PROVIDED RECORDS: Begin

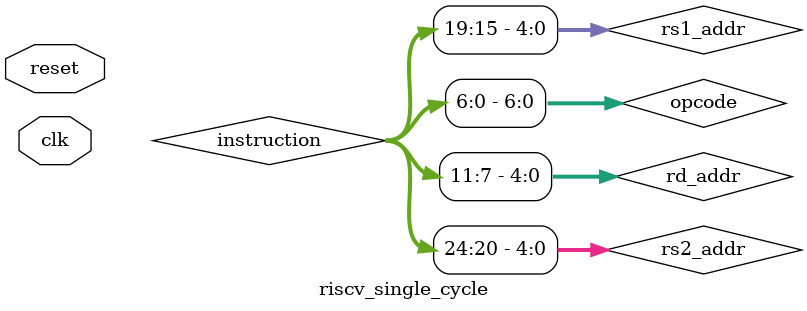
<source format=v>

module riscv_single_cycle (
    input wire clk,      // クロック
    input wire reset     // リセット
);

    // 内部信号の宣言
    wire [31:0] pc;                 // プログラムカウンタ
    wire [31:0] instruction;        // 命令
    wire [31:0] read_data1;         // レジスタファイルからの読み出しデータ1
    wire [31:0] read_data2;         // レジスタファイルからの読み出しデータ2
    wire [31:0] extended_immediate; // 符号拡張された即値
    wire [31:0] alu_result;         // ALUの出力
    reg  [31:0] write_data;         // レジスタファイルへの書き込みデータ  <--- CHANGED FROM 'wire' TO 'reg'
    wire [31:0] mem_read_data;      // データメモリからの読み出しデータwire [4:0]
    wire [4:0]  rs1_addr;           // ソースレジスタ1アドレス
    wire [4:0]  rs2_addr;           // ソースレジスタ2アドレス
    wire [4:0]  rd_addr;            // デスティネーションレジスタアドレス
    wire        reg_write_en;       // レジスタ書き込みイネーブル
    wire [2:0]  alu_op;             // ALU操作コード
    wire        alu_src_b;          // ALUのB入力選択（0: Reg, 1: Immediate）
    wire [1:0]  mem_to_reg;         // メモリからレジスタへのデータ選択
    wire        mem_read_en;        // データメモリ読み出しイネーブル // NEW: Added for data memory control
    wire        mem_write_en;       // データメモリ書き込みイネーブル // NEW: Added for data memory control
    wire        branch_taken;
    wire [31:0] imm_branch;
    wire [31:0] next_pc;
    wire [31:0] imm_u_type;
    wire [31:0] imm_j_type;

    // プログラムカウンタ (PC)
    // リセット時は0、それ以外はPC + 4
    pc_unit pc_unit_inst (
        .clk(clk),
        .reset(reset),
        .next_pc_in(next_pc),  // calculated next PC
        .pc_out(pc)            // current PC output
    );

    // 命令メモリ (Instruction Memory)
    instruction_memory im_inst (
        .addr(pc),
        .instruction_out(instruction)
    );

    always @(posedge clk) begin
        $display("DEBUG: Time=%0t | PC=%h | imm_branch=%h | branch_taken=%b", 
                $time, pc, imm_branch, branch_taken);
    end


    // 命令デコード
    // 命令から各フィールドを抽出
    assign rs1_addr = instruction[19:15];
    assign rs2_addr = instruction[24:20];
    assign rd_addr  = instruction[11:7];

    // GTKWAVEチェックのため
    wire [31:0] x0_debug, x1_debug, x2_debug, x3_debug, x4_debug, x5_debug, x6_debug;

    // レジスタファイル
    // rs1_addrとrs2_addrからデータを読み出し、rd_addrにwrite_dataを書き込む
    register_file rf_inst (
        .clk(clk),
        .reg_write_en(reg_write_en),
        .rs1_addr(rs1_addr),
        .rs2_addr(rs2_addr),
        .rd_addr(rd_addr),
        .write_data(write_data),
        .read_data1(read_data1),
        .read_data2(read_data2),
        .x0_debug(x0_debug),
        .x1_debug(x1_debug),
        .x2_debug(x2_debug),
        .x3_debug(x3_debug),
        .x4_debug(x4_debug),
        .x5_debug(x5_debug),
        .x6_debug(x6_debug)
    );

    // 即値生成ユニット (Sign Extender)
    // Iタイプ命令の即値を32ビットに符号拡張
    // 拡張性のため、他のタイプの即値生成もここに追加
    sign_extender se_inst (
        .instruction(instruction),
        .extended_immediate(extended_immediate),
        .imm_branch(imm_branch),
        .imm_u_type(imm_u_type),
        .imm_j_type(imm_j_type)
    );

    always @(posedge clk) begin
        $display("DEBUG: Time=%0t | PC=%h | imm_branch=%h | branch_taken=%b", 
                $time, pc, imm_branch, branch_taken);
    end


    // ALU (Arithmetic Logic Unit)
    // alu_src_bによってread_data2かextended_immediateを選択し演算
    alu alu_inst (
        .src_a(read_data1),
        .src_b(alu_b_input), // MUX for ALU B input
        .alu_op(alu_op),
        .result(alu_result)
    );

    // B-type
    wire [6:0] opcode = instruction[6:0];
    wire [2:0] funct3 = instruction[14:12];
    localparam OP_BRANCH = 7'b1100011;

    assign branch_taken = (opcode == OP_BRANCH) && (
        (funct3 == 3'b000 && alu_result == 0) ||  // beq
        (funct3 == 3'b001 && alu_result != 0)     // bne
    );

    // J-type
    wire jump_en = (opcode == 7'b1101111); // jal
    assign next_pc =
        jump_en        ? pc + imm_j_type :
        branch_taken   ? pc + imm_branch :
                        pc + 4;
 
    always @(posedge clk) begin
        $display("DEBUG: Time=%0t | PC=%h | imm_branch=%h | branch_taken=%b, next_pc=%h", 
                $time, pc, imm_branch, branch_taken, next_pc);
    end

    // U-type
    localparam OP_LUI = 7'b0110111;
    wire [31:0] alu_b_input = (opcode == OP_LUI) ? imm_u_type :
                            (alu_src_b ? extended_immediate : read_data2);



    // データメモリ (Data Memory) - Rタイプでは使用しないが、I/Sタイプで必要
    // 最初はダミーで置いておく
    data_memory dm_inst (
        .clk(clk),
        .addr(alu_result), // ロード/ストアアドレス
        .write_data(read_data2), // ストアデータ
        // .mem_read_en(1'b0),  // 後で制御ユニットから接続
        // .mem_write_en(1'b0), // 後で制御ユニットから接続
        // .read_data_out()     // ロードデータ (未使用だがポートは保持)
        .mem_read_en(mem_read_en),  // 制御ユニットから接続 // NEW: Connected
        .mem_write_en(mem_write_en),// 制御ユニットから接続 // NEW: Connected
        .read_data_out(mem_read_data) // ロードデータ // NEW: Connected to new wire
    );

    // ライトバックステージのMux // MODIFIED: Now a MUX
    // mem_to_reg 信号に基づいて、ALUの結果またはメモリからの読み出しデータを write_data として選択
    // mem_to_reg:
    // 00: ALU結果をレジスタに書き込む (R-type, I-type (addi))
    // 01: メモリからのデータをレジスタに書き込む (lw)
    // (他の値は将来の拡張用、例: PC+4 for JAL/JALR)
    always @* begin
        case (mem_to_reg)
            2'b00: write_data = (jump_en ? pc + 4 : alu_result);
            2'b01: write_data = mem_read_data;
            default: write_data = 32'b0;
        endcase
    end
    // // alu_resultをwrite_dataとして選択。後でメモリロードデータも選択肢に追加
    // assign write_data = alu_result;

    // 制御ユニット (Control Unit)
    // 命令から制御信号を生成
    control_unit cu_inst (
        .opcode(instruction[6:0]),
        .funct3(instruction[14:12]),
        .funct7(instruction[31:25]),
        .reg_write_en(reg_write_en),
        .alu_op(alu_op),
        .alu_src_b(alu_src_b),
        .mem_read_en(mem_read_en),  // Connected
        .mem_write_en(mem_write_en),// Connected
        .mem_to_reg(mem_to_reg)     // Connected// 他の制御信号 (Branch, Jump, PC_Sourceなど) は必要に応じて追加
    );

endmodule
</source>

PROVIDED RECORDS: End

Exactly as they appear above, write out all the entries, without pictures.

<source format=v>

module riscv_single_cycle (
    input wire clk,      // クロック
    input wire reset     // リセット
);

    // 内部信号の宣言
    wire [31:0] pc;                 // プログラムカウンタ
    wire [31:0] instruction;        // 命令
    wire [31:0] read_data1;         // レジスタファイルからの読み出しデータ1
    wire [31:0] read_data2;         // レジスタファイルからの読み出しデータ2
    wire [31:0] extended_immediate; // 符号拡張された即値
    wire [31:0] alu_result;         // ALUの出力
    reg  [31:0] write_data;         // レジスタファイルへの書き込みデータ  <--- CHANGED FROM 'wire' TO 'reg'
    wire [31:0] mem_read_data;      // データメモリからの読み出しデータwire [4:0]
    wire [4:0]  rs1_addr;           // ソースレジスタ1アドレス
    wire [4:0]  rs2_addr;           // ソースレジスタ2アドレス
    wire [4:0]  rd_addr;            // デスティネーションレジスタアドレス
    wire        reg_write_en;       // レジスタ書き込みイネーブル
    wire [2:0]  alu_op;             // ALU操作コード
    wire        alu_src_b;          // ALUのB入力選択（0: Reg, 1: Immediate）
    wire [1:0]  mem_to_reg;         // メモリからレジスタへのデータ選択
    wire        mem_read_en;        // データメモリ読み出しイネーブル // NEW: Added for data memory control
    wire        mem_write_en;       // データメモリ書き込みイネーブル // NEW: Added for data memory control
    wire        branch_taken;
    wire [31:0] imm_branch;
    wire [31:0] next_pc;
    wire [31:0] imm_u_type;
    wire [31:0] imm_j_type;

    // プログラムカウンタ (PC)
    // リセット時は0、それ以外はPC + 4
    pc_unit pc_unit_inst (
        .clk(clk),
        .reset(reset),
        .next_pc_in(next_pc),  // calculated next PC
        .pc_out(pc)            // current PC output
    );

    // 命令メモリ (Instruction Memory)
    instruction_memory im_inst (
        .addr(pc),
        .instruction_out(instruction)
    );

    always @(posedge clk) begin
        $display("DEBUG: Time=%0t | PC=%h | imm_branch=%h | branch_taken=%b", 
                $time, pc, imm_branch, branch_taken);
    end


    // 命令デコード
    // 命令から各フィールドを抽出
    assign rs1_addr = instruction[19:15];
    assign rs2_addr = instruction[24:20];
    assign rd_addr  = instruction[11:7];

    // GTKWAVEチェックのため
    wire [31:0] x0_debug, x1_debug, x2_debug, x3_debug, x4_debug, x5_debug, x6_debug;

    // レジスタファイル
    // rs1_addrとrs2_addrからデータを読み出し、rd_addrにwrite_dataを書き込む
    register_file rf_inst (
        .clk(clk),
        .reg_write_en(reg_write_en),
        .rs1_addr(rs1_addr),
        .rs2_addr(rs2_addr),
        .rd_addr(rd_addr),
        .write_data(write_data),
        .read_data1(read_data1),
        .read_data2(read_data2),
        .x0_debug(x0_debug),
        .x1_debug(x1_debug),
        .x2_debug(x2_debug),
        .x3_debug(x3_debug),
        .x4_debug(x4_debug),
        .x5_debug(x5_debug),
        .x6_debug(x6_debug)
    );

    // 即値生成ユニット (Sign Extender)
    // Iタイプ命令の即値を32ビットに符号拡張
    // 拡張性のため、他のタイプの即値生成もここに追加
    sign_extender se_inst (
        .instruction(instruction),
        .extended_immediate(extended_immediate),
        .imm_branch(imm_branch),
        .imm_u_type(imm_u_type),
        .imm_j_type(imm_j_type)
    );

    always @(posedge clk) begin
        $display("DEBUG: Time=%0t | PC=%h | imm_branch=%h | branch_taken=%b", 
                $time, pc, imm_branch, branch_taken);
    end


    // ALU (Arithmetic Logic Unit)
    // alu_src_bによってread_data2かextended_immediateを選択し演算
    alu alu_inst (
        .src_a(read_data1),
        .src_b(alu_b_input), // MUX for ALU B input
        .alu_op(alu_op),
        .result(alu_result)
    );

    // B-type
    wire [6:0] opcode = instruction[6:0];
    wire [2:0] funct3 = instruction[14:12];
    localparam OP_BRANCH = 7'b1100011;

    assign branch_taken = (opcode == OP_BRANCH) && (
        (funct3 == 3'b000 && alu_result == 0) ||  // beq
        (funct3 == 3'b001 && alu_result != 0)     // bne
    );

    // J-type
    wire jump_en = (opcode == 7'b1101111); // jal
    assign next_pc =
        jump_en        ? pc + imm_j_type :
        branch_taken   ? pc + imm_branch :
                        pc + 4;
 
    always @(posedge clk) begin
        $display("DEBUG: Time=%0t | PC=%h | imm_branch=%h | branch_taken=%b, next_pc=%h", 
                $time, pc, imm_branch, branch_taken, next_pc);
    end

    // U-type
    localparam OP_LUI = 7'b0110111;
    wire [31:0] alu_b_input = (opcode == OP_LUI) ? imm_u_type :
                            (alu_src_b ? extended_immediate : read_data2);



    // データメモリ (Data Memory) - Rタイプでは使用しないが、I/Sタイプで必要
    // 最初はダミーで置いておく
    data_memory dm_inst (
        .clk(clk),
        .addr(alu_result), // ロード/ストアアドレス
        .write_data(read_data2), // ストアデータ
        // .mem_read_en(1'b0),  // 後で制御ユニットから接続
        // .mem_write_en(1'b0), // 後で制御ユニットから接続
        // .read_data_out()     // ロードデータ (未使用だがポートは保持)
        .mem_read_en(mem_read_en),  // 制御ユニットから接続 // NEW: Connected
        .mem_write_en(mem_write_en),// 制御ユニットから接続 // NEW: Connected
        .read_data_out(mem_read_data) // ロードデータ // NEW: Connected to new wire
    );

    // ライトバックステージのMux // MODIFIED: Now a MUX
    // mem_to_reg 信号に基づいて、ALUの結果またはメモリからの読み出しデータを write_data として選択
    // mem_to_reg:
    // 00: ALU結果をレジスタに書き込む (R-type, I-type (addi))
    // 01: メモリからのデータをレジスタに書き込む (lw)
    // (他の値は将来の拡張用、例: PC+4 for JAL/JALR)
    always @* begin
        case (mem_to_reg)
            2'b00: write_data = (jump_en ? pc + 4 : alu_result);
            2'b01: write_data = mem_read_data;
            default: write_data = 32'b0;
        endcase
    end
    // // alu_resultをwrite_dataとして選択。後でメモリロードデータも選択肢に追加
    // assign write_data = alu_result;

    // 制御ユニット (Control Unit)
    // 命令から制御信号を生成
    control_unit cu_inst (
        .opcode(instruction[6:0]),
        .funct3(instruction[14:12]),
        .funct7(instruction[31:25]),
        .reg_write_en(reg_write_en),
        .alu_op(alu_op),
        .alu_src_b(alu_src_b),
        .mem_read_en(mem_read_en),  // Connected
        .mem_write_en(mem_write_en),// Connected
        .mem_to_reg(mem_to_reg)     // Connected// 他の制御信号 (Branch, Jump, PC_Sourceなど) は必要に応じて追加
    );

endmodule
</source>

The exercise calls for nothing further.